Daily News Archive

From November 19, 2001

High Levels Of Arsenic Found In Lumber From Home Depot & Lowe's

On November 8, Environmental Working Group (EWG) and Healthy Building Network (HBN) released The Poisonwood Rivals, a report featuring the results of nationwide analysis of pressure treated wood from the two largest home improvement superstores. Sampling in 13 metropolitan areas found harmful levels of cancer-causing arsenic on the surface of "pressure-treated" wood purchased at Home Depot and Lowe's Home Improvement Warehouse stores.

The groups reports that an area of arsenic-treated wood the size of a four-year-old's hand contains an average of 120 times the amount of arsenic allowed in a 6 ounce glass of water by the U.S. EPA. The highest contamination was found in a North Carolina sample at 500 times the acceptable safety level.

Arsenic sticks to children's hands when they play on treated wood, and is absorbed through the skin and ingested when they put their hands in their mouths. Based on the average arsenic level detected in lumber from 18 Home Depot and Lowe's stores, EWG estimated that one of every 500 children who regularly play on playground equipment or decks made from pressure-treated wood can be expected to develop cancer later in life as a result of this exposure.

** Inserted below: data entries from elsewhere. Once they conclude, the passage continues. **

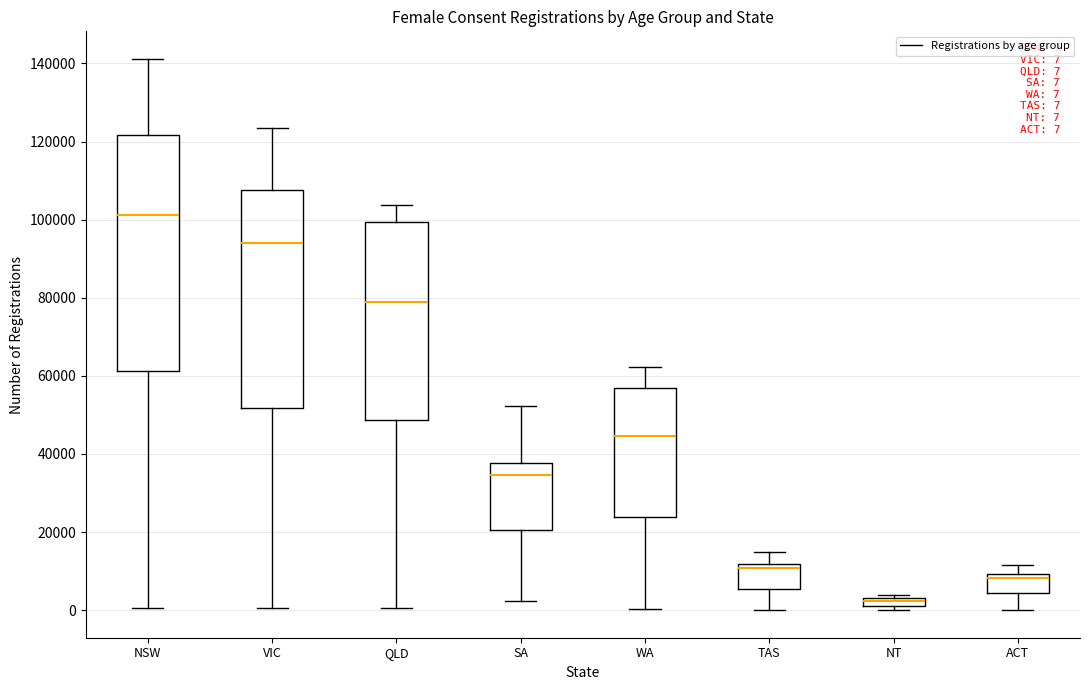

Comparing the boxes themselves (not the whiskers), which one is the tallest?

NSW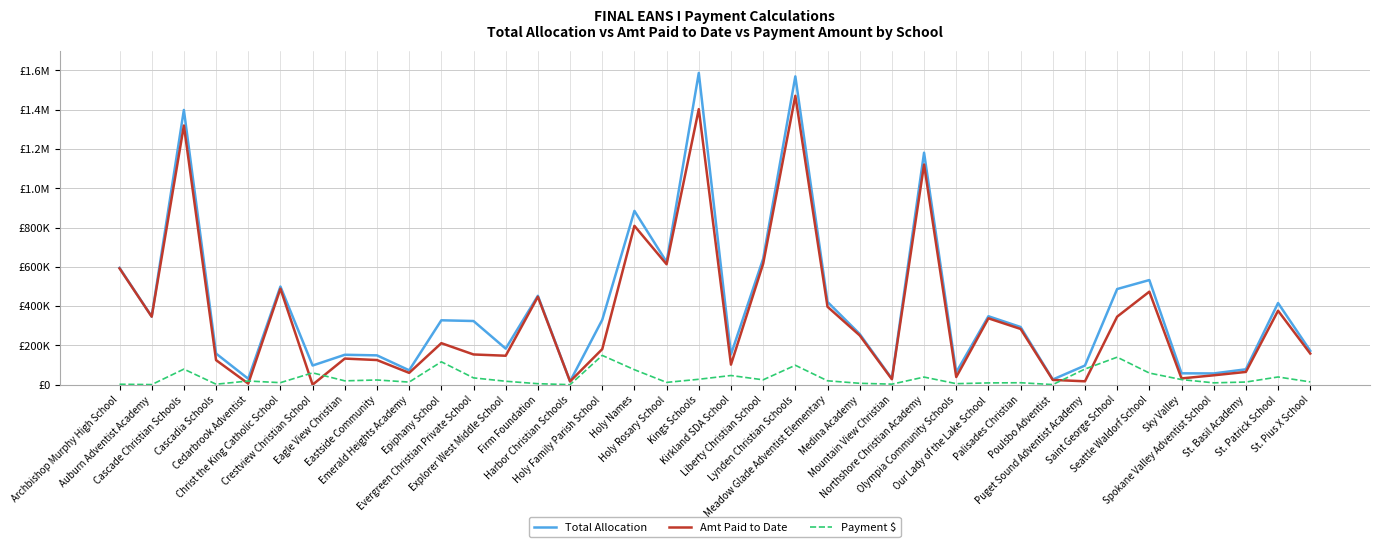

Reading right to left, extract all data points from this chart.

Total Allocation: St. Pius X School=172424.0	St. Patrick School=415635.0	St. Basil Academy=78249.0	Spokane Valley Adventist School=57174.0	Sky Valley=57816.0	Seattle Waldorf School=532619.0	Saint George School=486874.0	Puget Sound Adventist Academy=97399.0	Poulsbo Adventist=26307.0	Palisades Christian=293559.0	Our Lady of the Lake School=348332.0	Olympia Community Schools=62720.0	Northshore Christian Academy=1180966.0	Mountain View Christian=30260.0	Medina Academy=257856.0	Meadow Glade Adventist Elementary=421294.0	Lynden Christian Schools=1569495.0	Liberty Christian School=640893.0	Kirkland SDA School=154088.0	Kings Schools=1587206.0	Holy Rosary School=624429.0	Holy Names=884729.0	Holy Family Parish School=329978.0	Harbor Christian Schools=16655.0	Firm Foundation=452490.0	Explorer West Middle School=183560.0	Evergreen Christian Private School=324070.0	Epiphany School=327752.0	Emerald Heights Academy=73191.0	Eastside Community=149209.0	Eagle View Christian=152268.0	Crestview Christian School=97495.0	Christ the King Catholic School=499665.0	Cedarbrook Adventist=29939.0	Cascadia Schools=158447.0	Cascade Christian Schools=1398614.0	Auburn Adventist Academy=346894.0	Archbishop Murphy High School=594722.0
Amt Paid to Date: St. Pius X School=158389.0	St. Patrick School=376455.8	St. Basil Academy=64851.9	Spokane Valley Adventist School=47677.6	Sky Valley=31897.8	Seattle Waldorf School=473416.6	Saint George School=346224.0	Puget Sound Adventist Academy=17099.0	Poulsbo Adventist=24281.3	Palisades Christian=283692.7	Our Lady of the Lake School=337816.3	Olympia Community Schools=38821.0	Northshore Christian Academy=1120786.8	Mountain View Christian=27649.0	Medina Academy=250884.0	Meadow Glade Adventist Elementary=396581.9	Lynden Christian Schools=1470682.8	Liberty Christian School=615540.0	Kirkland SDA School=102038.0	Kings Schools=1402809.3	Holy Rosary School=612859.3	Holy Names=808576.6	Holy Family Parish School=180970.1	Harbor Christian Schools=16608.5	Firm Foundation=447544.6	Explorer West Middle School=147262.9	Evergreen Christian Private School=153804.0	Epiphany School=211305.0	Emerald Heights Academy=60066.8	Eastside Community=125385.0	Eagle View Christian=132813.8	Crestview Christian School=0.0	Christ the King Catholic School=488619.3	Cedarbrook Adventist=5398.2	Cascadia Schools=124957.1	Cascade Christian Schools=1319423.1	Auburn Adventist Academy=346144.0	Archbishop Murphy High School=592443.6
Payment $: St. Pius X School=14035.1	St. Patrick School=39179.2	St. Basil Academy=13393.8	Spokane Valley Adventist School=9299.8	Sky Valley=25888.0	Seattle Waldorf School=59202.1	Saint George School=139967.5	Puget Sound Adventist Academy=79634.2	Poulsbo Adventist=421.5	Palisades Christian=9828.0	Our Lady of the Lake School=8921.7	Olympia Community Schools=5064.1	Northshore Christian Academy=38635.1	Mountain View Christian=2611.0	Medina Academy=6972.0	Meadow Glade Adventist Elementary=19700.5	Lynden Christian Schools=98742.4	Liberty Christian School=24712.0	Kirkland SDA School=46607.0	Kings Schools=27430.3	Holy Rosary School=11569.7	Holy Names=76152.4	Holy Family Parish School=149007.9	Harbor Christian Schools=43.5	Firm Foundation=4945.4	Explorer West Middle School=17423.2	Evergreen Christian Private School=34586.9	Epiphany School=116447.0	Emerald Heights Academy=13124.2	Eastside Community=23824.0	Eagle View Christian=19454.2	Crestview Christian School=60207.5	Christ the King Catholic School=10220.9	Cedarbrook Adventist=18581.4	Cascadia Schools=2323.8	Cascade Christian Schools=79183.0	Auburn Adventist Academy=402.6	Archbishop Murphy High School=2211.1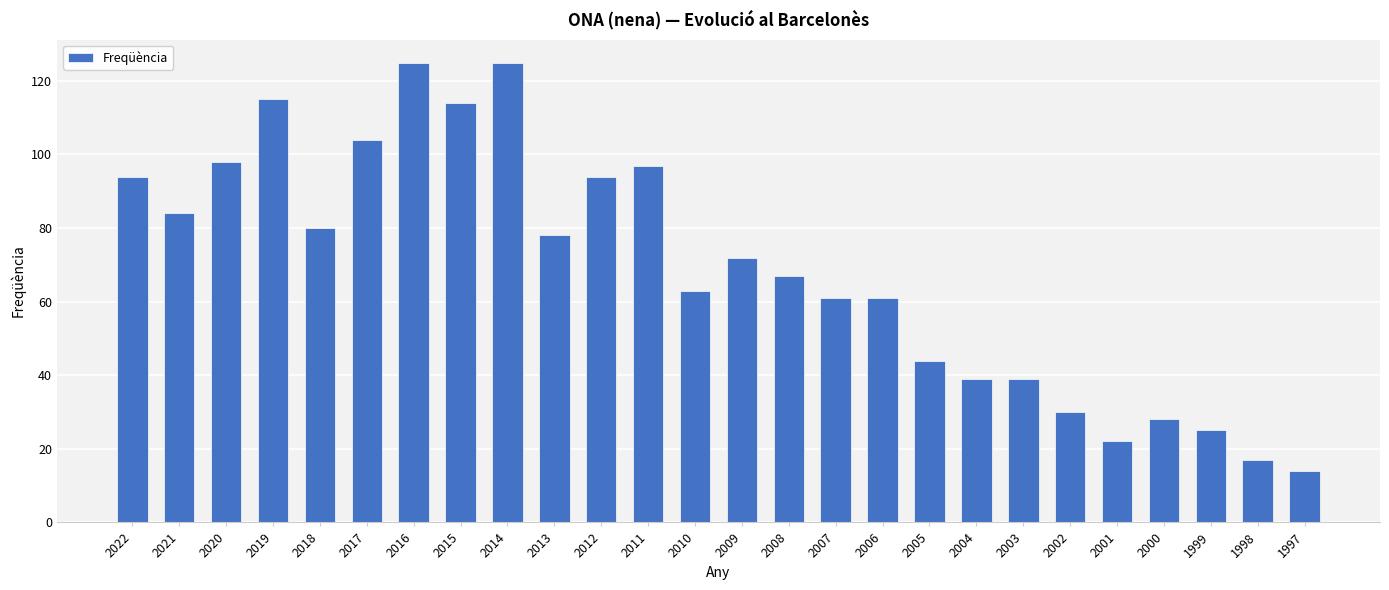

What is the maximum value shown in the chart?

125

"Home Depot and Lowe's both tout their concern for the environment, but even with alternatives readily available they continue to sell lumber full of a chemical that causes cancer," said Jane Houlihan, EWG's Research Director. "We found arsenic levels that were off the charts all over the country, which means that off the shelf this product is unsafe for children. The EPA should ban the use of arsenic as a pesticide, and Home Depot and Lowe's should stop selling arsenic-treated lumber to families."

Arsenic isn't just poisonous in the short term, it causes cancer in the long term, which is why it has come under increasing scientific scrutiny and restriction. It is the only known human carcinogen currently approved for use as a pesticide. According to the National Academy of Sciences, exposure to arsenic causes lung, bladder, and skin cancer in humans, and is suspected as a cause of kidney, prostate, and nasal passage cancer.

Manufacturers treat green wood with heavy doses of arsenic to keep out bugs and prevent rot. A 12-foot section of CCA-treated wood contains about an ounce of arsenic, or enough poison to kill 250 people.